[Work instruction 1] In the article below about the Ballet Workshop students, who founded the Ballet Workshop, and in what year?
[Work instruction 2]
Decide whether each statement agrees with the article below about the Ballet Workshop students. Answer yes or no for each, quoting the words of the article that settle it.
(a) Daphne Oakes is headed to Ballet Idaho in Boise.
(b) The audition videos the students sent were 30 minutes long.
(c) Isabella Knott is 13 years old.
[Work instruction 3] Carry on the article below about the Ballet Workshop students, beginning after its final sentence.

[Page text]

⁂

PORT ANGELES — This may be a rural town, but its young performing artists do not play small.
Five teenage students at the Ballet Workshop, the school founded in 1970 by Sylvia Wanner, have been accepted into prestigious summer training programs, reported Kate Robbins, BW’s artistic director.
The girls — who’ll give a spring recital for their families today — are Port Angeles’ Ava Johnson, 15, Isabella Knott and Caitlynn Donaldson, both 17, and Amelia Brown and Daphne Oakes, both 13. All are headed out of state this month: Oakes to Ballet Idaho in Boise and the other four to Atlanta’s International City School of Ballet (ICSB).
“Each girl was required to film and send a 15-minute audition video of their classwork to the respective programs to compete for acceptance,” Robbins said.
“The ICSB academy is considered one of the premier institutions in the South, with graduates who annually represent the U.S. and win medals at major international ballet competitions such as Prix de Lausanne [in Switzerland].”

⁂

[Page-level text extractions]
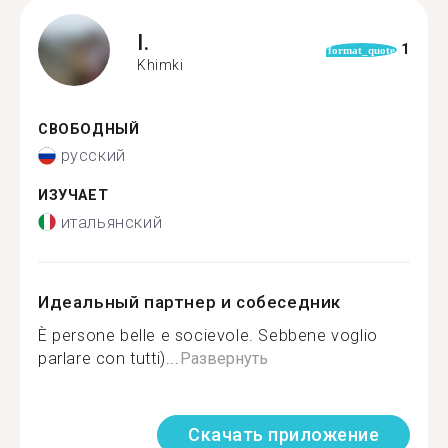
I.
1
format_quote
Khimki
СВОБОДНЫЙ
русский
ИЗУЧАЕТ
итальянский
Идеальный партнер и собеседник
È persone belle e socievole. Sebbene voglio
parlare con tutti)...
Развернуть
Скачать приложение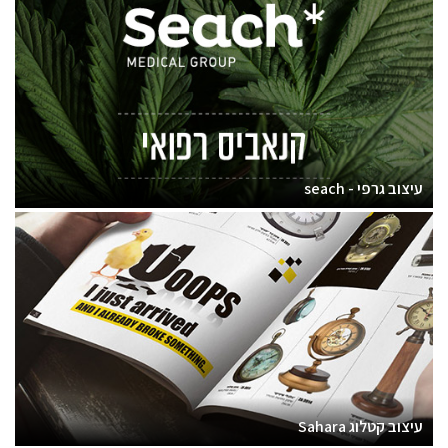
עיצוב גרפי - seach
עיצוב קטלוג Sahara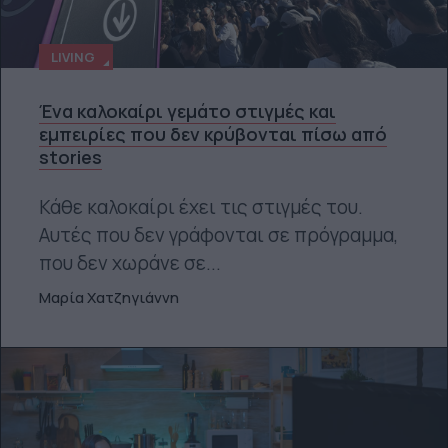
LIVING
Ένα καλοκαίρι γεμάτο στιγμές και
εμπειρίες που δεν κρύβονται πίσω από
stories
Κάθε καλοκαίρι έχει τις στιγμές του.
Αυτές που δεν γράφονται σε πρόγραμμα,
που δεν χωράνε σε...
Μαρία Χατζηγιάννη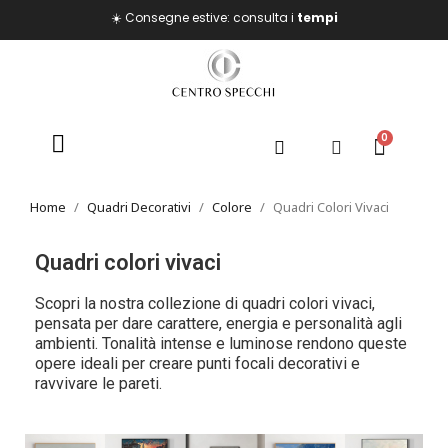
☀️ Consegne estive: consulta i
tempi
Home
Quadri Decorativi
Colore
Quadri Colori Vivaci
Quadri colori vivaci
Scopri la nostra collezione di quadri colori vivaci,
pensata per dare carattere, energia e personalità agli
ambienti. Tonalità intense e luminose rendono queste
opere ideali per creare punti focali decorativi e
ravvivare le pareti.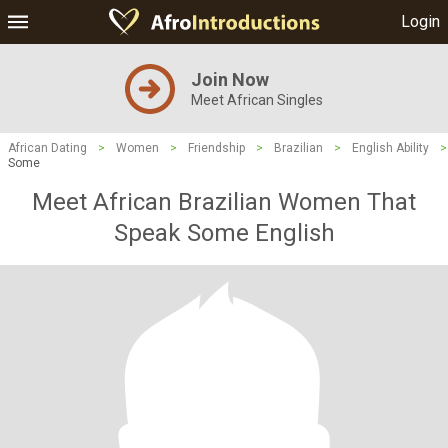
Login
Join Now
Meet African Singles
African Dating
>
Women
>
Friendship
>
Brazilian
>
English Ability
>
Some
Meet African Brazilian Women That
Speak Some English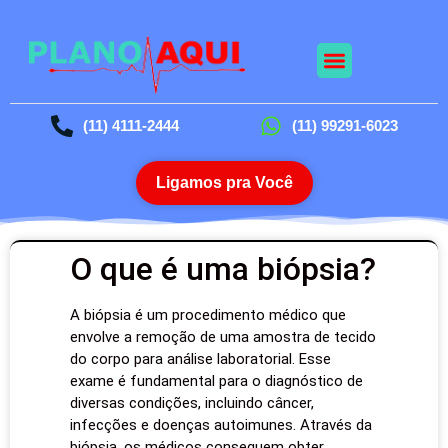
(11) 4111-2444
(11) 99291-6023
Ligamos pra Você
O que é uma biópsia?
A biópsia é um procedimento médico que
envolve a remoção de uma amostra de tecido
do corpo para análise laboratorial. Esse
exame é fundamental para o diagnóstico de
diversas condições, incluindo câncer,
infecções e doenças autoimunes. Através da
biópsia, os médicos conseguem obter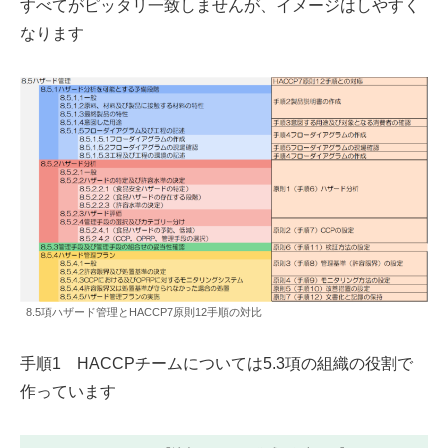
すべてがピッタリ一致しませんが、イメージはしやすく
なります
8.5項ハザード管理とHACCP7原則12手順の対比
手順1 HACCPチームについては5.3項の組織の役割で
作っています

⁂

[Expected output 1] Sylvia Wanner founded the Ballet Workshop in 1970.

[Expected output 2]
(a) Yes: "Oakes to Ballet Idaho in Boise"
(b) No: "a 15-minute audition video of their classwork"
(c) No: "Isabella Knott and Caitlynn Donaldson, both 17"

[Expected output 3]
Of 60 spots available to candidates around the world, Ballet Workshop’s students took three of the senior spots and one of the intermediate-level spots — “an outstanding achievement for four students from one small community,” Robbins noted.
“Ballet Idaho is also one of the leading summer programs for young dancers in the Pacific Northwest. At 13, Daphne is one of the youngest to be accepted into their senior professional summer division,” she added of Oakes, who’s danced at the Ballet Workshop since she was 5.
Those audition videos were grueling to make, Robbins said, adding she didn’t have to push these dancers to try for what they wanted.
“They’re pushing themselves,” she said.
Donaldson, a high school junior, moved from Yakima to Port Angeles to live with a host family — friends of Robbins — so she could study at the Ballet Workshop. She met Robbins in seminars at Seattle’s Pacific Northwest Ballet, and with her help has recovered from a back injury.
During the past year of pandemic-induced isolation, ballet has been a kind of saving grace.
Back in the period of lockdown last year, “we did have our Zoom classes every night. That was really nice — the consistency of it,” Donaldson said.
Classes are in the downtown Port Angeles studio again, with safety protocols part of the routine. Donaldson dances five nights a week and takes private lessons on weekends.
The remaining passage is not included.